:: GIVEN ENTRIES ::
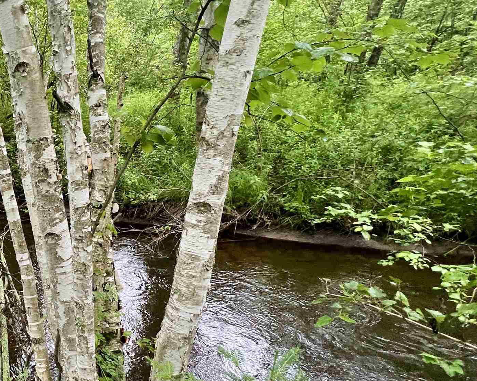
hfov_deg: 48.8
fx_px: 395
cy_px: 213
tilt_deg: -19.1
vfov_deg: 51.4
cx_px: -17
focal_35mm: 28
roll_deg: +2.4
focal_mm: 1.57
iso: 250
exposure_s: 1/72
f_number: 1.8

:: YOUR GOAL ::
Omit the pictures and output all remaining material exactly.

:: SOLUTION FOR THIS EXERCISE ::
hfov_deg: 48.8
fx_px: 395
cy_px: 213
tilt_deg: -19.1
vfov_deg: 51.4
cx_px: -17
focal_35mm: 28
roll_deg: +2.4
focal_mm: 1.57
iso: 250
exposure_s: 1/72
f_number: 1.8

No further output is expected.